Ella se apartó, pero él la agarró de la muñeca y se llevó la mano a la boca.
—Quiero aguantar un poco para ti.
La tomó entre sus brazos y la besó. Sus labios eran muy cálidos y su lengua se enredaba con la de ella.
Ella se sentía húmeda y volvía a necesitarlo dentro de ella; pero cuando él se tumbó encima de ella, volvió a sentir pánico.
Keith sintió la tensión y volvió a apartarse sin dejar de besarla. Alargó la mano y agarró el preservativo que había dejado encima de la mesilla y ella miró fascinada cómo se lo ponía. Pero él no volvió a tumbarse sobre ella; en lugar de eso, le ofreció la mano.
—¿Qué quieres que haga? —preguntó ella.
—Tú tienes el control —dijo él con voz ronca—, llévame dentro de ti.
Ella se sentó encima, con una pierna a cada lado. Después, se levantó y con una mano lo guió hacia su centro. Después, centímetro a centímetro, lo fue metiendo dentro de su cuerpo. El sentimiento era increíble. La llenaba a la perfección y parecía que tocaba cada rincón de su cuerpo. Podría haberlo tenido así para siempre. Pero su cuerpo tenía otros planes. Se inclinó sobre él para rozar sus pezones contra su pecho y levantó las caderas. Después volvió a bajarlas, lentamente; después, más rápido; después, más despacio. Mientras se movía, lo miraba a la cara, observando el poder que tenía sobre su placer.
Presionó la boca contra la suya y él introdujo la lengua moviéndola al mismo ritmo que ella movía las caderas. Ella sintió que se dirigía a toda velocidad hacia el precipicio. Él no paraba de recorrer con las manos su cuerpo, sus pechos, sus caderas, empujándola más adentro. Y cada momento era perfecto; el miedo sólo era un recuerdo lejano.

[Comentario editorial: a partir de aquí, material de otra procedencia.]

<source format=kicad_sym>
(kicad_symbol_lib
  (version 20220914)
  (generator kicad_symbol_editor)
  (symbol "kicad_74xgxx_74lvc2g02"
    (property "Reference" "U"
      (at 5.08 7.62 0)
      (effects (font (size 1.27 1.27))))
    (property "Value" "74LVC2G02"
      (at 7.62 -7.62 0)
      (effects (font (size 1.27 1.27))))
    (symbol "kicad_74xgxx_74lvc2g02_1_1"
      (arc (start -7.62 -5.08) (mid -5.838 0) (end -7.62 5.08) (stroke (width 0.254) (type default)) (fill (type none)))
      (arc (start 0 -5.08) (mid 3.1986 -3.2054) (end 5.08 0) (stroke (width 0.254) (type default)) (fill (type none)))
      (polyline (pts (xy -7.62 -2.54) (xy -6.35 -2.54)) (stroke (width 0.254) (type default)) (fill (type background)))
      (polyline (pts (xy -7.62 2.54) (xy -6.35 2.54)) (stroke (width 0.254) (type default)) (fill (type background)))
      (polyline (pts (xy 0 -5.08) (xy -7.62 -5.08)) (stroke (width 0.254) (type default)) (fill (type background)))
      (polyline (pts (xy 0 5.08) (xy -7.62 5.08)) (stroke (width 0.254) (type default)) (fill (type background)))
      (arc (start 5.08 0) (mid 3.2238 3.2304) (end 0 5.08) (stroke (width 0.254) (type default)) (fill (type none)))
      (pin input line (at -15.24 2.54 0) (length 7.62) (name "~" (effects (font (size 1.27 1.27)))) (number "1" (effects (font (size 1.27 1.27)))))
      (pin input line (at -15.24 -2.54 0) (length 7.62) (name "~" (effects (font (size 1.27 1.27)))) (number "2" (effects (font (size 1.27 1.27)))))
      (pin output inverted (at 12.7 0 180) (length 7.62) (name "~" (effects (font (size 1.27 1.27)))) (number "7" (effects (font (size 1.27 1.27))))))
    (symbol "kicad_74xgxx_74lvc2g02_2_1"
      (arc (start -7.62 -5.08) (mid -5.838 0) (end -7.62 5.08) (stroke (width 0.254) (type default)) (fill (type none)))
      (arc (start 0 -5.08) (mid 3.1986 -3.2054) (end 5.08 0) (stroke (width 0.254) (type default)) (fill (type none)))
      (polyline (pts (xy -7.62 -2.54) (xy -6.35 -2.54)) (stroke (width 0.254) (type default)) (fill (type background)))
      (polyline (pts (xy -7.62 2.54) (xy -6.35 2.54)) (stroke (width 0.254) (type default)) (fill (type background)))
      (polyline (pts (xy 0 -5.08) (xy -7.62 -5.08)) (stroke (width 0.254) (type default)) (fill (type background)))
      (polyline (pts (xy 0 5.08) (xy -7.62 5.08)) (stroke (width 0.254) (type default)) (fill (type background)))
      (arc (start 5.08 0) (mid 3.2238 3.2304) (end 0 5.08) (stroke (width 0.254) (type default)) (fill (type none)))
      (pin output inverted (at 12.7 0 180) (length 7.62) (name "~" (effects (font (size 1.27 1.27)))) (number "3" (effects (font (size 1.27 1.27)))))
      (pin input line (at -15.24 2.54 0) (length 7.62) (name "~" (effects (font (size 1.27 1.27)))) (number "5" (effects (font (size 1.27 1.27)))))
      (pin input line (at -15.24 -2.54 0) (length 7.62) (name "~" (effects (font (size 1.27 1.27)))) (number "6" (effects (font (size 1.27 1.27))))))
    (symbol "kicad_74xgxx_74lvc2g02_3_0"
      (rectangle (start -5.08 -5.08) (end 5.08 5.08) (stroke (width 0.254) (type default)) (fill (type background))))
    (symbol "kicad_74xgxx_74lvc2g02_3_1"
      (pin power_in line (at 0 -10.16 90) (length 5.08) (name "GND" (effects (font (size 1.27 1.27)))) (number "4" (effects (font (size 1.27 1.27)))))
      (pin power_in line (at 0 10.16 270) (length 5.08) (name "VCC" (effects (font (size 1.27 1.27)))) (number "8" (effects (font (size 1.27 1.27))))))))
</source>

El grito que escapó de su garganta mientras llegaba al orgasmo la sorprendió. Había estado demasiado cargada de electricidad sensual para contenerse. Él llegó justo después, levantando la pelvis, empujando muy dentro de ella. La mirada de ella se unió a la de él y, en aquel instante perfecto, el mensaje de sus ojos azules la dejó sin aliento.
Lánguidamente, se apartó de él y se tumbó a su lado. Él se levantó para ir al baño y volvió enseguida a la cama y la tomó en sus brazos.

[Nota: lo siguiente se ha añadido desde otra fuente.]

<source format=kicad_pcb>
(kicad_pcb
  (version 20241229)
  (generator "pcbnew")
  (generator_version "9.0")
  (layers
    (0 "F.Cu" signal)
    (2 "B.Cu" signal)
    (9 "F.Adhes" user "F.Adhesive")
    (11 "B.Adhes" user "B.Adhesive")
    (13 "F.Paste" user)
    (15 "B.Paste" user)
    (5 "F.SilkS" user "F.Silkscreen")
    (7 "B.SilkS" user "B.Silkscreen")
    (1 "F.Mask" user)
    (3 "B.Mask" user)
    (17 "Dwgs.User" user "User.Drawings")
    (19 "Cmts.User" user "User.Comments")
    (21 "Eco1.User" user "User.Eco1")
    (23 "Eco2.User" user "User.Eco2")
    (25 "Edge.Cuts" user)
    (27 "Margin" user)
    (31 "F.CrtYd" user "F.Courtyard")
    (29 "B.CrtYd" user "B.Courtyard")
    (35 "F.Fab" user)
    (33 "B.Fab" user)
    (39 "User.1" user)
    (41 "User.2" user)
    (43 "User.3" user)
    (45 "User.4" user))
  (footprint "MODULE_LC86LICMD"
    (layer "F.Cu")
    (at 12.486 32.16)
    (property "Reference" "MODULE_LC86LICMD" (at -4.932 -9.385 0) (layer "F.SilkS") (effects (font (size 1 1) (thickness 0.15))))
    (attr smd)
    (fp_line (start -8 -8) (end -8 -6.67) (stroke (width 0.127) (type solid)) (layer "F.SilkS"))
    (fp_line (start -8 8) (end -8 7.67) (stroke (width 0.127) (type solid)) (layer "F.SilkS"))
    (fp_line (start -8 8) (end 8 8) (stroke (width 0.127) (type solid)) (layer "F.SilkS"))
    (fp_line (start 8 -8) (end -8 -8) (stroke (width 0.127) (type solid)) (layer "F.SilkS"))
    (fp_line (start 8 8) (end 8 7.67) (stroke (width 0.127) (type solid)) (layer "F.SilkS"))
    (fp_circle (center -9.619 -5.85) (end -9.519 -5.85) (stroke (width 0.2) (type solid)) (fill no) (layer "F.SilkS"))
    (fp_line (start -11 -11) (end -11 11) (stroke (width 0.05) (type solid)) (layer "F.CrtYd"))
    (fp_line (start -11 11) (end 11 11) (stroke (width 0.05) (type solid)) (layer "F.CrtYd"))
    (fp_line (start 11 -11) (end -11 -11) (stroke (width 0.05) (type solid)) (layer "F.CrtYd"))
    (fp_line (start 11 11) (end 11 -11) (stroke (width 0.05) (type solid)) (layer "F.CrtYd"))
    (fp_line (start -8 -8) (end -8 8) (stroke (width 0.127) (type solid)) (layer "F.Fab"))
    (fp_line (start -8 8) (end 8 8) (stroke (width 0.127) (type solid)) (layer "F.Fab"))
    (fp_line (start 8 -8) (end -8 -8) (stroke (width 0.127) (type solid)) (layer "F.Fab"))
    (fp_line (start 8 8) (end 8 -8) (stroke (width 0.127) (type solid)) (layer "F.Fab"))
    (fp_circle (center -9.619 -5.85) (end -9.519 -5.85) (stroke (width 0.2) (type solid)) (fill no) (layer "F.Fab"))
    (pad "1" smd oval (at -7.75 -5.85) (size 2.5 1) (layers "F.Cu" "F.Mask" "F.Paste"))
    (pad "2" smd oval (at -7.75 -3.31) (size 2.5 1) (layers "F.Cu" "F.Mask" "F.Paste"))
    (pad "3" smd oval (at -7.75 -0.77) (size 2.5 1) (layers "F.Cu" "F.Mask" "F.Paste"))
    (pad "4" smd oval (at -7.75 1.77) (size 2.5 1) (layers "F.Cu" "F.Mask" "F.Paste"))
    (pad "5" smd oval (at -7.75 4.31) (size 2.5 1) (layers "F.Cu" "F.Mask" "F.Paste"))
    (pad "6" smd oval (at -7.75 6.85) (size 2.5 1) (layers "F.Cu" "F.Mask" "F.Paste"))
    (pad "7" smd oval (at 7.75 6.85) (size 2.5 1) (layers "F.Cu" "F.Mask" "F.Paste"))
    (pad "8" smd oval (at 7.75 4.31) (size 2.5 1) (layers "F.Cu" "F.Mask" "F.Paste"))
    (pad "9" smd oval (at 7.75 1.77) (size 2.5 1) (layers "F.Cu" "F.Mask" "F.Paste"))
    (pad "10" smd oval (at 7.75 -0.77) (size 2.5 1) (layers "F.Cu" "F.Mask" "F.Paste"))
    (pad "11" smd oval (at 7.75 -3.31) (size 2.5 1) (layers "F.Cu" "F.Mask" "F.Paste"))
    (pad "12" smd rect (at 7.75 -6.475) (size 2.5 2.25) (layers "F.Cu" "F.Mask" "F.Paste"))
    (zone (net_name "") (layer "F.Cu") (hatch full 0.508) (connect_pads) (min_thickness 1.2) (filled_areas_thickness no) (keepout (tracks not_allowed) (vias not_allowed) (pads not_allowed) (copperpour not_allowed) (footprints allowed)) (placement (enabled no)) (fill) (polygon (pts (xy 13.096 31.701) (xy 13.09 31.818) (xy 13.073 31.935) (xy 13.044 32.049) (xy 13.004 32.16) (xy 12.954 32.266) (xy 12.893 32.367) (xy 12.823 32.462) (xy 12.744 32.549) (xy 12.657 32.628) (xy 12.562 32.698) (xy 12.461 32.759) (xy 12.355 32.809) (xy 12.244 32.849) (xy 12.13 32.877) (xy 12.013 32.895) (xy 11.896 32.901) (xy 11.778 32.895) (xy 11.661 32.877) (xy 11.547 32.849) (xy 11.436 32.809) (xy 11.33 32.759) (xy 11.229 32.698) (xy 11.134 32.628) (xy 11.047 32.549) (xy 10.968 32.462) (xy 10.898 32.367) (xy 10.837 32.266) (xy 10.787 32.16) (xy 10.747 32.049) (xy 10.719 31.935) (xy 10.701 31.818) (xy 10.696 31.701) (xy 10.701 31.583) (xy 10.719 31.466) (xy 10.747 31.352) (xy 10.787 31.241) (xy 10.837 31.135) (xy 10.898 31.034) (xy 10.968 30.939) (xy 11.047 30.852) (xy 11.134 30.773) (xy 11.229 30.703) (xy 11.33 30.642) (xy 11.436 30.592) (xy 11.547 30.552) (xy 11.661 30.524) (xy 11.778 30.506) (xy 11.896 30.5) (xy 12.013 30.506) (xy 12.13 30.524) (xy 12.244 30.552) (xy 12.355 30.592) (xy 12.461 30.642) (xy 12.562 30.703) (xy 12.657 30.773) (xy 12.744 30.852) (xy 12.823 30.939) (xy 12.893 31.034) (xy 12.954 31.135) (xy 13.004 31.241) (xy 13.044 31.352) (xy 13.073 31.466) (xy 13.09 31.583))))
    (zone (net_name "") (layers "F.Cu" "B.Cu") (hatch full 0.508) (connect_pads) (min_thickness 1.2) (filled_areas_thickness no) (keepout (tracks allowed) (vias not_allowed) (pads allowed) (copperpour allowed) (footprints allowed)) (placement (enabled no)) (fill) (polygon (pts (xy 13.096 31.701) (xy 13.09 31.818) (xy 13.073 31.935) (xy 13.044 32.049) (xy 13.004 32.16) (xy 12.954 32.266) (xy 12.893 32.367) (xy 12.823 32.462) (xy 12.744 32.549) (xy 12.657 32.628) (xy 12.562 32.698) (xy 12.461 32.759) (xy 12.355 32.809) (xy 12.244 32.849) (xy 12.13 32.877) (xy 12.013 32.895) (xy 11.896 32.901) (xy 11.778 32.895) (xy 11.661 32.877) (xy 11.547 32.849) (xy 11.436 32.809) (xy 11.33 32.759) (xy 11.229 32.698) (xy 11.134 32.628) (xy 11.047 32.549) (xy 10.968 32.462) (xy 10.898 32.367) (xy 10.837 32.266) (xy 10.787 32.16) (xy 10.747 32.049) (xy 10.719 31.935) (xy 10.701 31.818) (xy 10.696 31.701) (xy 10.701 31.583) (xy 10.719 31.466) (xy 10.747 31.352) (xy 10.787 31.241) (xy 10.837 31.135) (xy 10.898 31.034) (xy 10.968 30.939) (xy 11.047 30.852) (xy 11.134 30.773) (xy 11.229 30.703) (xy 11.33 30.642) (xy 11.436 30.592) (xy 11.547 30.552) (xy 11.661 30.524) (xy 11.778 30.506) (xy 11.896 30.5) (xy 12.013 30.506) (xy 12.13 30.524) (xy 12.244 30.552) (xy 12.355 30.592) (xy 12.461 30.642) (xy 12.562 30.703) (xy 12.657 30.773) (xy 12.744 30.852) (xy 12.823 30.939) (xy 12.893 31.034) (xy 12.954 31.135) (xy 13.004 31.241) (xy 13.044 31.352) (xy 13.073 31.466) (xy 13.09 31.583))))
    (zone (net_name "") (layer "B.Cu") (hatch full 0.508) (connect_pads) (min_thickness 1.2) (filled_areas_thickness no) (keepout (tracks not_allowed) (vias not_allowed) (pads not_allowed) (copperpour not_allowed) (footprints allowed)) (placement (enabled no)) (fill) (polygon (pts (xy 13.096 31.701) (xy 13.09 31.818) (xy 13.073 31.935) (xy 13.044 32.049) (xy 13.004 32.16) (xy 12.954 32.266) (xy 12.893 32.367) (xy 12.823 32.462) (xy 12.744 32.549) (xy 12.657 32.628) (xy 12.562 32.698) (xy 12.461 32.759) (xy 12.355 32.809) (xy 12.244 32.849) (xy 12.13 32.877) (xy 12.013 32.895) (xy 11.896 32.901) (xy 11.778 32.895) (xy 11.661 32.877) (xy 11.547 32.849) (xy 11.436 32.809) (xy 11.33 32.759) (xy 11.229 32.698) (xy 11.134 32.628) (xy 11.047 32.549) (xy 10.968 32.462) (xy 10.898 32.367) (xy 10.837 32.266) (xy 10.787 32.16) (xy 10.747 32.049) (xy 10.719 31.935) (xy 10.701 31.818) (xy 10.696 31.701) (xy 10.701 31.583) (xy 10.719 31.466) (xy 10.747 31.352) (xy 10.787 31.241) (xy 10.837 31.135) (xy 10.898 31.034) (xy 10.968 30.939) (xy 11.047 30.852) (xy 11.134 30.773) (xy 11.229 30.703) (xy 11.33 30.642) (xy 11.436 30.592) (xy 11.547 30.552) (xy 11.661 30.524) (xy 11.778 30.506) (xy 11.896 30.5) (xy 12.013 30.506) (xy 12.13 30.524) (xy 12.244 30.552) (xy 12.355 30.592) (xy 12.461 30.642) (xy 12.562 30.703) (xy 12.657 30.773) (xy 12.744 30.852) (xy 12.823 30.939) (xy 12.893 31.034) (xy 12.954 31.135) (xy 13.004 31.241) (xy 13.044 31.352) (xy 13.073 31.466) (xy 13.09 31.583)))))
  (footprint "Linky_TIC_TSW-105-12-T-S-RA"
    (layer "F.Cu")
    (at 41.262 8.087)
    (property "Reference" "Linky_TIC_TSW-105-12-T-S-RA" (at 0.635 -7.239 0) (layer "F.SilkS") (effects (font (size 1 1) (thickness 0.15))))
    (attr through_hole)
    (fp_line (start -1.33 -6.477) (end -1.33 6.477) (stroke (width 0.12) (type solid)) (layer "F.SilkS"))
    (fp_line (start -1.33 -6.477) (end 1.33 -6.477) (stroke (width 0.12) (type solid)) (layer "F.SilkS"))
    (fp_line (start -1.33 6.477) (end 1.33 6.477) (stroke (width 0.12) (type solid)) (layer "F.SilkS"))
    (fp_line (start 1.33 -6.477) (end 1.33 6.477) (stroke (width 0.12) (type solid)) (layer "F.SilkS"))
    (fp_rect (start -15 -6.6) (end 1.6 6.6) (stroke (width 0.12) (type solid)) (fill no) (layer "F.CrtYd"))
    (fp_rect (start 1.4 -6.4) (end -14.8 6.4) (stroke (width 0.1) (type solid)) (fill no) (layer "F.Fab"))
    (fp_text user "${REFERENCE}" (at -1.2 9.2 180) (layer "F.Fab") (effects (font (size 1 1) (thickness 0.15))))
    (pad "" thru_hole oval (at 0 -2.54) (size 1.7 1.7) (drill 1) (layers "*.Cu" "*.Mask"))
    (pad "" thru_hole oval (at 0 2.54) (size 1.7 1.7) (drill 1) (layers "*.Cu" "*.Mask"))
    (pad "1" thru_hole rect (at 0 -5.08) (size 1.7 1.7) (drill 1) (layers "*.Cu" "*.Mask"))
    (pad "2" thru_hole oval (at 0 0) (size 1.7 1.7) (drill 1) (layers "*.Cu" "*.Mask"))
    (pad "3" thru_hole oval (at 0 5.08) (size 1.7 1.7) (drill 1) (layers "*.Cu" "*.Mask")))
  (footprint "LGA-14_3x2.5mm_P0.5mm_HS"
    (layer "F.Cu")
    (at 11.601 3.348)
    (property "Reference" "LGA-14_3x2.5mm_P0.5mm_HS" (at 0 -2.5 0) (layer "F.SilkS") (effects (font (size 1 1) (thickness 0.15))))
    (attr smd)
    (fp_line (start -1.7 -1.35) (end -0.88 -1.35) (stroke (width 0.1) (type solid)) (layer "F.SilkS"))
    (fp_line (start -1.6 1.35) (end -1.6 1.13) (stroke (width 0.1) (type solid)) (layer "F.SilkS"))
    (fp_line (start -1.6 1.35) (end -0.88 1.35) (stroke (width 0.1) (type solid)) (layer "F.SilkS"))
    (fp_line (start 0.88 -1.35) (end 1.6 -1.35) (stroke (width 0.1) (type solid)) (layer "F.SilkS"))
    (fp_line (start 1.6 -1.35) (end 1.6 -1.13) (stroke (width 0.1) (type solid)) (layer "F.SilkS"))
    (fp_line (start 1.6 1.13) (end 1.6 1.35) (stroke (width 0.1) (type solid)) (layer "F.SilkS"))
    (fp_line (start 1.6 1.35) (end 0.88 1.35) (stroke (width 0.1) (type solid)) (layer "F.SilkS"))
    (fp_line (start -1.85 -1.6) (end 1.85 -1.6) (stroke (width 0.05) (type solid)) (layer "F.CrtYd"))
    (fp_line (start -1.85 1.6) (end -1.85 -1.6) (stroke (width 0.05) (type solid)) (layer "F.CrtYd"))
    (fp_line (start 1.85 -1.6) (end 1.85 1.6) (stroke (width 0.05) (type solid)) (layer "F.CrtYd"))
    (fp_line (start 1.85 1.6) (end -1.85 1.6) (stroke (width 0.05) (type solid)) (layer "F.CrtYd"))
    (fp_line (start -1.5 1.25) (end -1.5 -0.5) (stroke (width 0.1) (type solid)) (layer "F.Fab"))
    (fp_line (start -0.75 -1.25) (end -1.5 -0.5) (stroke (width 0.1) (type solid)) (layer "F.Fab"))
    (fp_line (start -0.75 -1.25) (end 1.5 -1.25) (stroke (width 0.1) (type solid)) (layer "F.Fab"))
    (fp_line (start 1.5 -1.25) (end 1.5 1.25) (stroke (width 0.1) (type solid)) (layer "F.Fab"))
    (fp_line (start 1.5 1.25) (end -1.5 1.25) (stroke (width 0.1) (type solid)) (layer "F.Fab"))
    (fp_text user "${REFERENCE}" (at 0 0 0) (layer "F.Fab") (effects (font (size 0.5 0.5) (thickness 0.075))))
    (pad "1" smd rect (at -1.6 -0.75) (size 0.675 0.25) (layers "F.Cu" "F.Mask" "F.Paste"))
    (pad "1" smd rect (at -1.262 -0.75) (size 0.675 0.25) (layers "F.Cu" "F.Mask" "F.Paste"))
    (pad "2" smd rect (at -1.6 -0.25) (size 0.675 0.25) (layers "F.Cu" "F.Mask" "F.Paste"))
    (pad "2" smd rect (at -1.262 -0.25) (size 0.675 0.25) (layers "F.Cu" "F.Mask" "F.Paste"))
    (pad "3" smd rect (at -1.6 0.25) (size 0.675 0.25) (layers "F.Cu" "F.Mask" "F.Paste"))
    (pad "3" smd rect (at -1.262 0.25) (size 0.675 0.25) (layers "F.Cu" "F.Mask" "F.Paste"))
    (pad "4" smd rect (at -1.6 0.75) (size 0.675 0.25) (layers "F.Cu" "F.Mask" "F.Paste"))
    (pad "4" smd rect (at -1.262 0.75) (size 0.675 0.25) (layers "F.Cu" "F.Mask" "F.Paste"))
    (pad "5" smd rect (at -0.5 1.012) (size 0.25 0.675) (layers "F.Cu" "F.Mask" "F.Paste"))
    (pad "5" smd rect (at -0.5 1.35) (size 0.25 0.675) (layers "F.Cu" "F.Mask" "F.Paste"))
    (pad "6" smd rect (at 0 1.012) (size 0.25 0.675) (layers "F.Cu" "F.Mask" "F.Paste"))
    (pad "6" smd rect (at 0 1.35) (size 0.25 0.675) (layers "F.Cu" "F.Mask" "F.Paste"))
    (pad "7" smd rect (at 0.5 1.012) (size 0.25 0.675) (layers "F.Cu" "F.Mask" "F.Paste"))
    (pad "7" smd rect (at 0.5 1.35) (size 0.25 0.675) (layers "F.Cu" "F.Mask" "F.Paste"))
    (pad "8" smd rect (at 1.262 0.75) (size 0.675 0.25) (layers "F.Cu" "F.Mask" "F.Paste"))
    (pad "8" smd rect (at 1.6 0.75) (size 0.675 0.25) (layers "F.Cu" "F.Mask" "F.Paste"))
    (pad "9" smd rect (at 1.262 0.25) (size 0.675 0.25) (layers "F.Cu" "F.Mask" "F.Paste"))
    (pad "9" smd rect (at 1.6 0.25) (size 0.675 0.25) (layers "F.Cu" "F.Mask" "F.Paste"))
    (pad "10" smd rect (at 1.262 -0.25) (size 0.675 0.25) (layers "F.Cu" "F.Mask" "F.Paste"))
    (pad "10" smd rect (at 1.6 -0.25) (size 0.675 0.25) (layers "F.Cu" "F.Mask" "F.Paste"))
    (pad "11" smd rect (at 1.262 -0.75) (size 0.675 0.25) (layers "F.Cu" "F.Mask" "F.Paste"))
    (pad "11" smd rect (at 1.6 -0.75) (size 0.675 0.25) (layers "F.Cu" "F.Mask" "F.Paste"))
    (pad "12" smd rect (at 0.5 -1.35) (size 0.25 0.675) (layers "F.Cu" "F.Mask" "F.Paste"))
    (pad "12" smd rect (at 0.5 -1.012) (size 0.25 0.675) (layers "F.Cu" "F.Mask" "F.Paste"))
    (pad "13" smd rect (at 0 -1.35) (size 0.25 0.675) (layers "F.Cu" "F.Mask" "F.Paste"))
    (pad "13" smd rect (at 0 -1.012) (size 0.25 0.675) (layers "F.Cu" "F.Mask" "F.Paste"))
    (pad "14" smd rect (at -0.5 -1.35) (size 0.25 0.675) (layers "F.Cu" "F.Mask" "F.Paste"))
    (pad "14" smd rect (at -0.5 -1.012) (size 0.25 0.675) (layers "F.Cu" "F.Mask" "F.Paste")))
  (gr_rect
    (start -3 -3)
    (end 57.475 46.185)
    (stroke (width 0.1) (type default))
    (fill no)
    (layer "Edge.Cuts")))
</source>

Cuando lo miró le pareció que estaba preocupado y entonces temió que aquella experiencia no hubiera sido tan buena para él.

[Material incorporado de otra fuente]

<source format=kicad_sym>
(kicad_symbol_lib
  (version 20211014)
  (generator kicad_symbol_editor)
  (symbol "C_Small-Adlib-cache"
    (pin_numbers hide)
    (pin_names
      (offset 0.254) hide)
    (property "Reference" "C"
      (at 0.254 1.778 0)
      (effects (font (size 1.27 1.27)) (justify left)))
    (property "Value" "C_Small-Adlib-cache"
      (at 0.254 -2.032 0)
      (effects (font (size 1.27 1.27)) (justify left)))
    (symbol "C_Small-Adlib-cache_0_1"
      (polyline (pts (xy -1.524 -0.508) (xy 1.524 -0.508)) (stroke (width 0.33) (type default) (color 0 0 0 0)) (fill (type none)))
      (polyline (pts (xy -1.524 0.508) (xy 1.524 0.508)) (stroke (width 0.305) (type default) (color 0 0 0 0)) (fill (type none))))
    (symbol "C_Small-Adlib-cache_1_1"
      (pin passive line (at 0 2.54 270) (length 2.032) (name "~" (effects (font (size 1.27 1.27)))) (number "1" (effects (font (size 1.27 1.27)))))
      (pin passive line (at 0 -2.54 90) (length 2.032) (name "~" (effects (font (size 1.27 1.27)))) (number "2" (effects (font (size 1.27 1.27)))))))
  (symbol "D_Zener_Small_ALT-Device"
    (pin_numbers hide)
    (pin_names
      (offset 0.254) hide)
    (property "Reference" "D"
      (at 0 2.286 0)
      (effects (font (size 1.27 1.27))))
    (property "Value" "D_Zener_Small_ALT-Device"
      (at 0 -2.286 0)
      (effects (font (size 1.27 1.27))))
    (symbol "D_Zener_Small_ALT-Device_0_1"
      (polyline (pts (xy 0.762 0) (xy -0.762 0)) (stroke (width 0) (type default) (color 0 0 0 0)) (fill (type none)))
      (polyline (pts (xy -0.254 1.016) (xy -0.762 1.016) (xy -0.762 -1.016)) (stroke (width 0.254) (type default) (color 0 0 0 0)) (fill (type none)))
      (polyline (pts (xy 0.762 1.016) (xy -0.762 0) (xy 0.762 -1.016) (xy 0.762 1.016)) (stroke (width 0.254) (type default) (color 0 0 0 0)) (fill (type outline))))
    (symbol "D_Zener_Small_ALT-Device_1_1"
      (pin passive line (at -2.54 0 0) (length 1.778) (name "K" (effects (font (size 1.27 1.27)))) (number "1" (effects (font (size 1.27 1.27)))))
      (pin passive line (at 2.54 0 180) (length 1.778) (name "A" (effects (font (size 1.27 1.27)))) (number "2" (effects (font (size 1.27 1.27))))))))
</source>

—¿Ha estado…? —Luchó por encontrar las palabras—. ¿Ha estado bien?
Él la miró como si estuviera loca.
—Bien es una palabra que no alcanza a describirlo.
Ella le pasó la mano por el pecho.
—Entonces, ¿qué pasa?
Él no fingió. Se levantó sobre un codo y la miró a la cara.
—Me alegro… me alegro mucho de que haya estado bien para ti —con la mano le acarició la cara—. Pero esto es todo lo que puedo darte: una noche de sexo. Nada más.
Él ya la había advertido. No era como si le hubiera prometido algo o como si ella hubiera esperado algo más. Sin embargo, no pudo evitar sentir que el mundo se le caía los pies.